All these signs of overvoltage are very impressive, as they appeared already at an early stage of the energy transition, completed by less than 10% (the assessment was carried out relative to the share of total energy investments required by 2050 – this condition has already been met). It should be admitted that some of the technologies required for this are still being developed and are not yet available for investment. This is why a lot of research and development is needed. In other areas, however, most of the mental work has already been completed. The current decade will be the era of a workforce that will be massively pumped up by existing technologies.

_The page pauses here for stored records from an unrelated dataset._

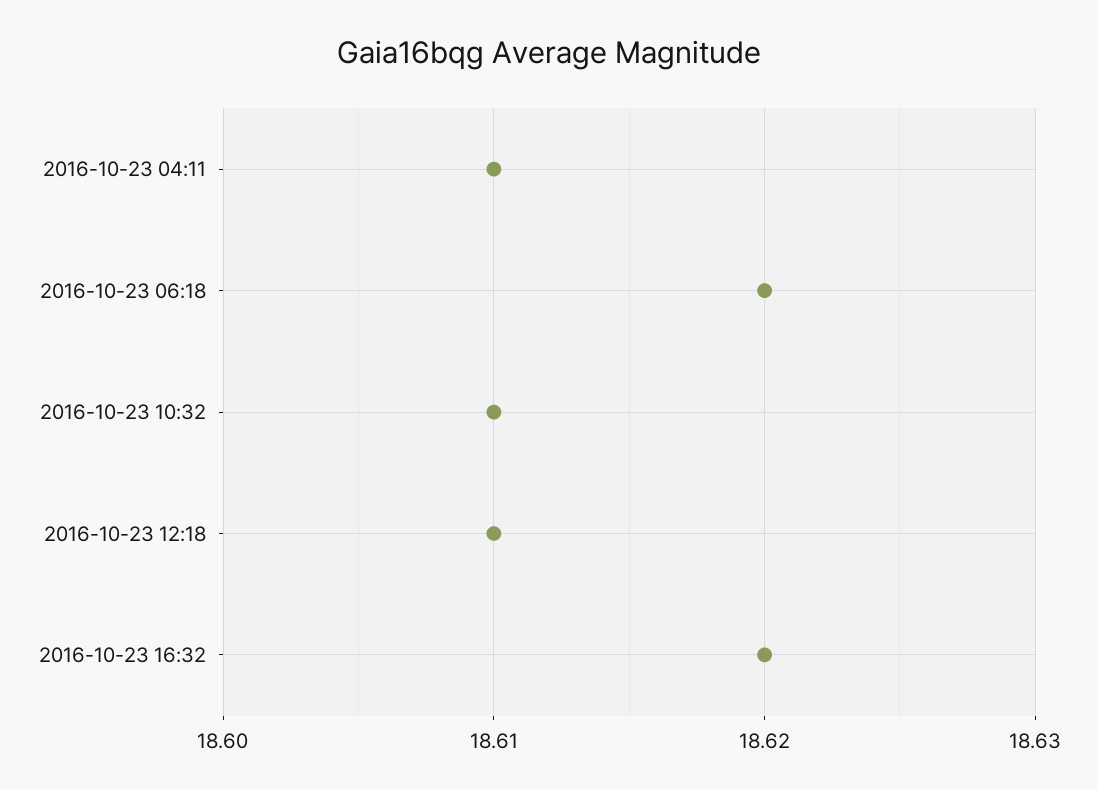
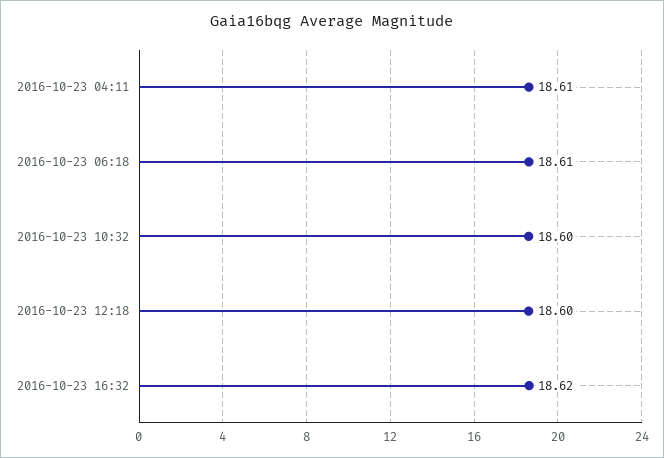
2016-10-23 06:18: 18.62 -> 18.61
2016-10-23 10:32: 18.61 -> 18.6
2016-10-23 12:18: 18.61 -> 18.6

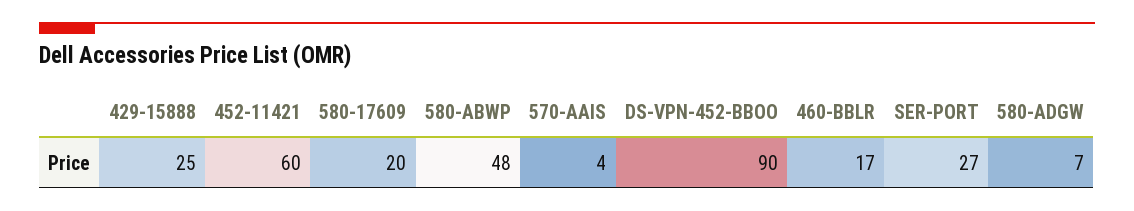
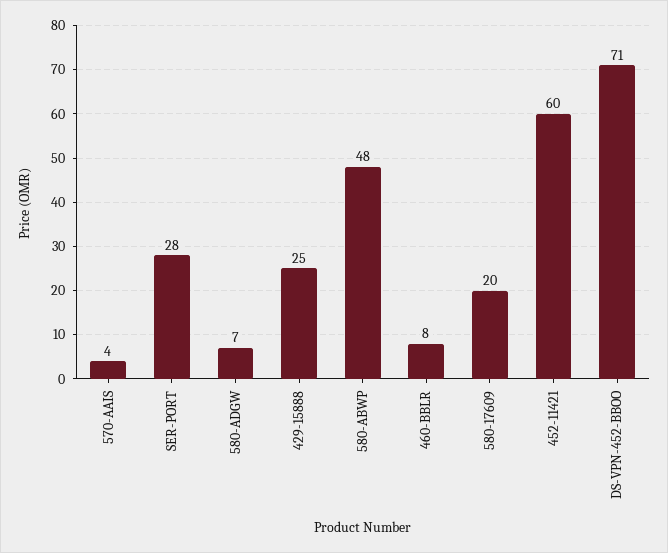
DS-VPN-452-BBOO: 90 -> 71
460-BBLR: 17 -> 8
SER-PORT: 27 -> 28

The forecasts for the next ten years are thought-provoking. To be carbon-neutral, the annual production of electric vehicles is expected to grow tenfold by 2030 compared to 2020, and there must be 31 times more charging stations on the roads. The installed renewable capacities must be tripled. Global miners may have to raise their annual production of important minerals by 500%, while 2% of US land needs to be devoted to wind turbines and solar panels.
All this requires colossal investments (about $35 trillion) over the next ten years, which is a third of the current global financial assets. Best suited to this challenge is the cross-border supply chain network and capital markets, which have revolutionized the world since the 1990s. Nevertheless, even this system is not enough: investment in energy barely reaches half of the required volume and is mainly directed towards a few rich countries and China. Despite the fast
With growing prices for metals, mining companies are in no hurry to increase supplies.

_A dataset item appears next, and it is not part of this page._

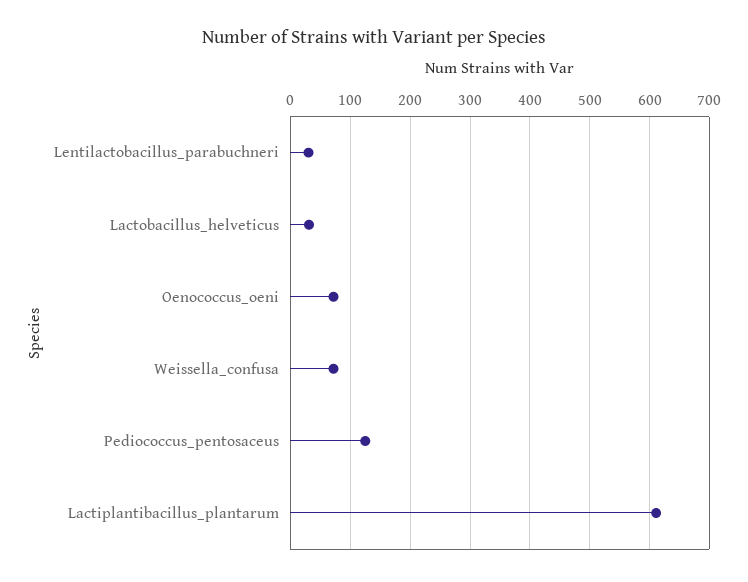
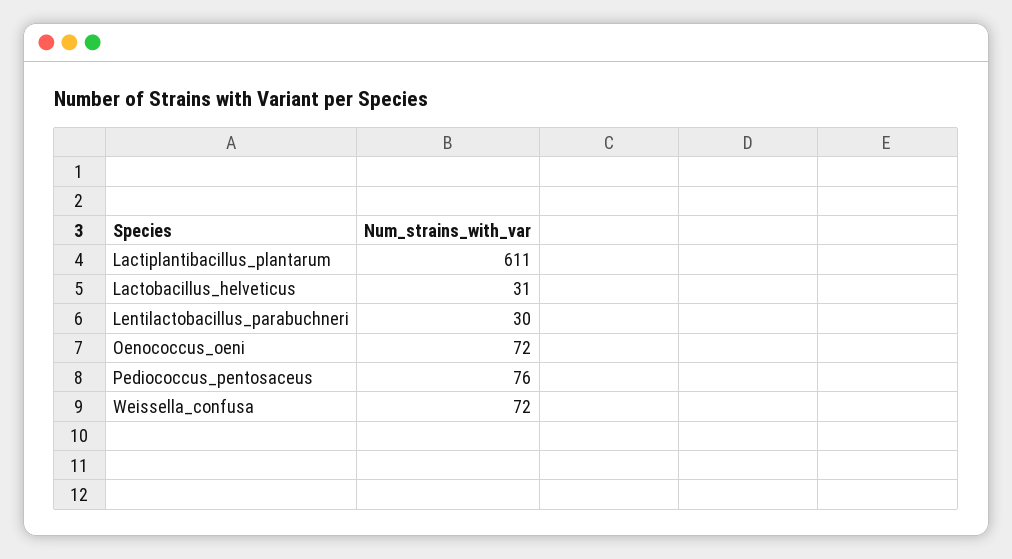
Pediococcus_pentosaceus: 120 -> 76

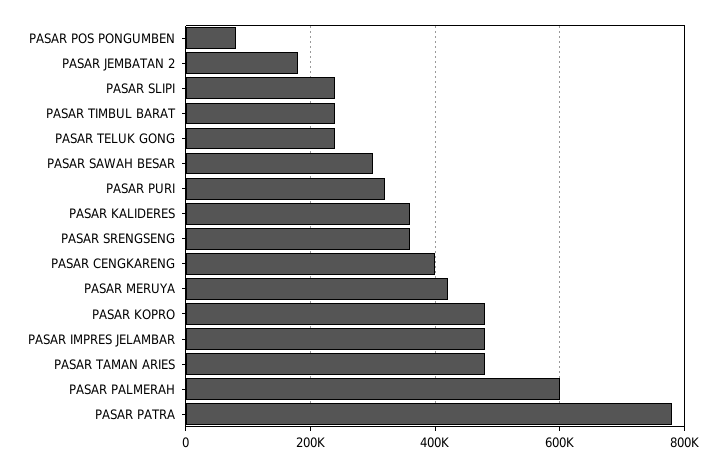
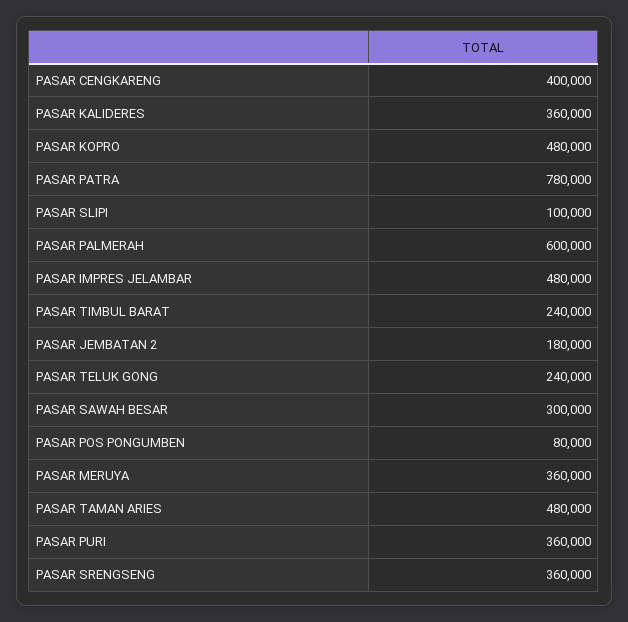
PASAR SLIPI: 240000 -> 100000
PASAR PURI: 320000 -> 360000
PASAR MERUYA: 420000 -> 360000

The main reasons for the lack of investment are that it takes too long to get approvals, and the forecasted risks and the level of profit from them are still not clear enough. Governments are also adding fuel to the fire, using climate policy as a tool to achieve other political goals. The European Union strives for strategic autonomy in the production of batteries, and part of the funds intended for the development of “green” technologies goes to socially disadvantaged regions. China is considering setting price caps on raw materials in its next five-year plan, and US President Joe Biden is working on a green plan that prioritizes job creation and local production. Such a mixture of vague goals and “soft” protectionist measures do not allow attracting the necessary investments.

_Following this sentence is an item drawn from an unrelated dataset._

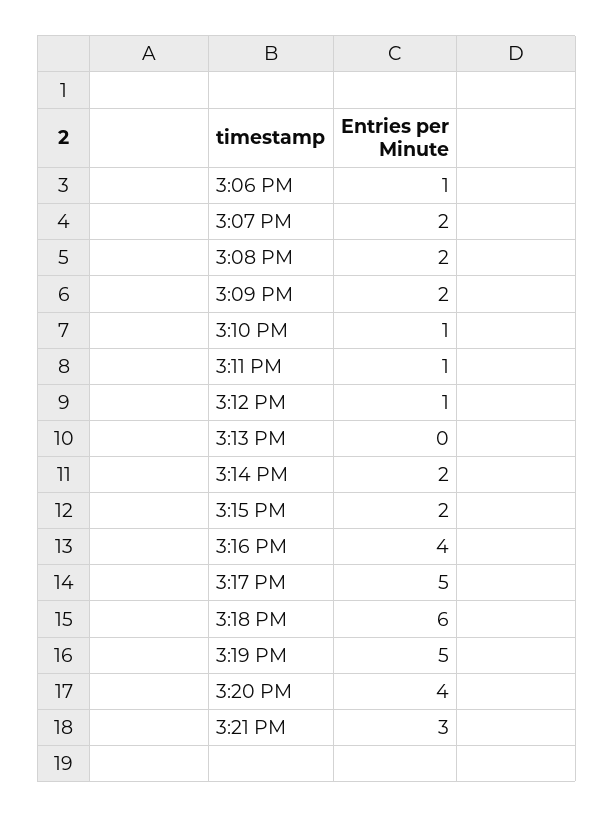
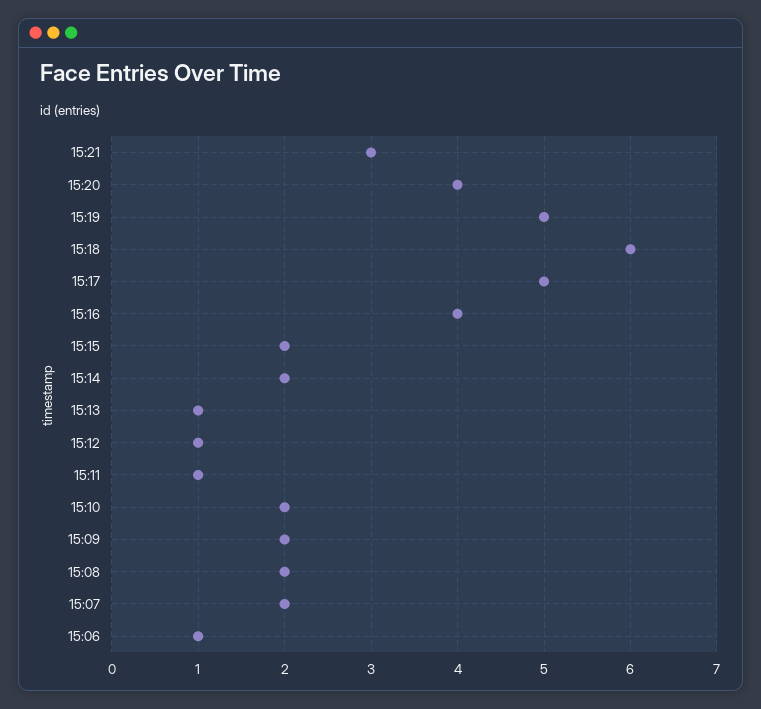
3:10 PM: 1 -> 2
3:13 PM: 0 -> 1

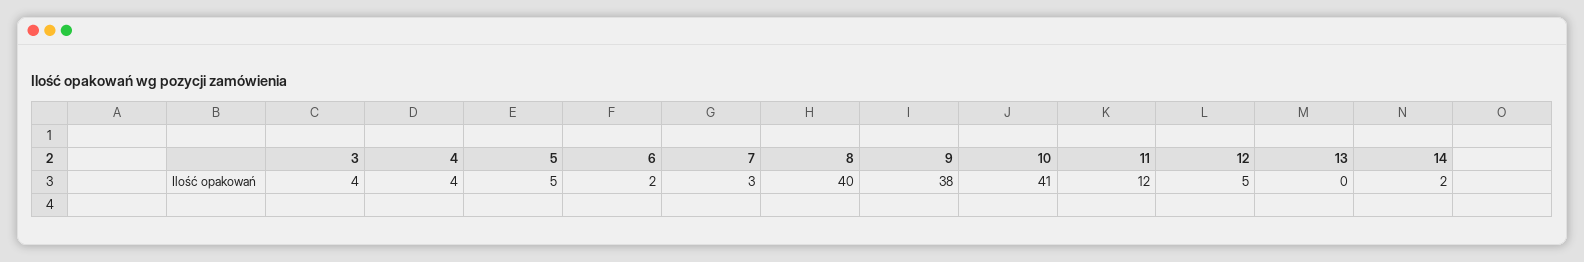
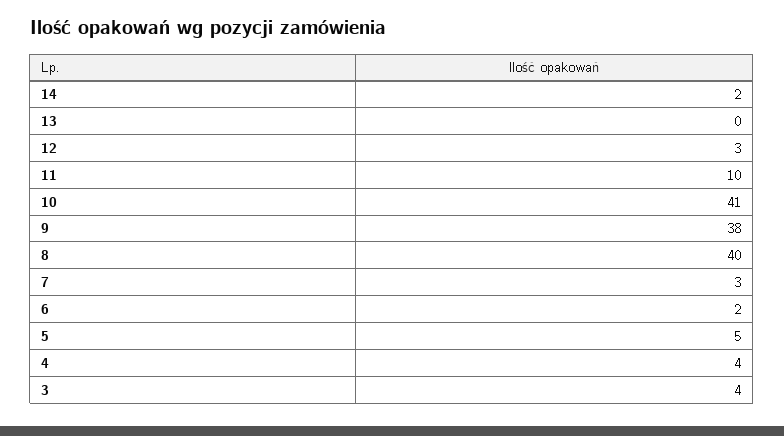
11: 12 -> 10
12: 5 -> 3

Governments should be more prudent. The state’s role is extremely important in supporting the construction of key infrastructure (the same power lines), as well as in research and development. Nevertheless, the priority now must be to increase private investment. This can be done in two ways.
First, ease planning regulations. It takes an average of 16 years globally to get approval for a mining project. In America, typical wind farm projects take ten years before they are given the necessary permits and leases. This, incidentally, is one of the reasons why offshore wind farms in America account for only 1% of European capacity. To speed up these processes, it is necessary to centralize decision-making, but this, in turn, will anger local residents (NIMBY movement) and conservatives.
Second, the government can help companies and investors manage risk in at least some areas: for example, guarantee minimum prices for energy production. Western governments are also required to provide cheap lending to boost investment in less prosperous countries. However, introducing CO2 pricing is a key measure. They will act as market signals in millions of day-to-day business decisions and will enable entrepreneurs and investors to look wider in the long term. Today, emissions trading systems cover only 22% of global greenhouse gas emissions, but even these schemes remain fragmented. All this green congestion is a clear sign that decarbonization is finally moving from theory to practice. Now we need a powerful impetus for the revolution to happen.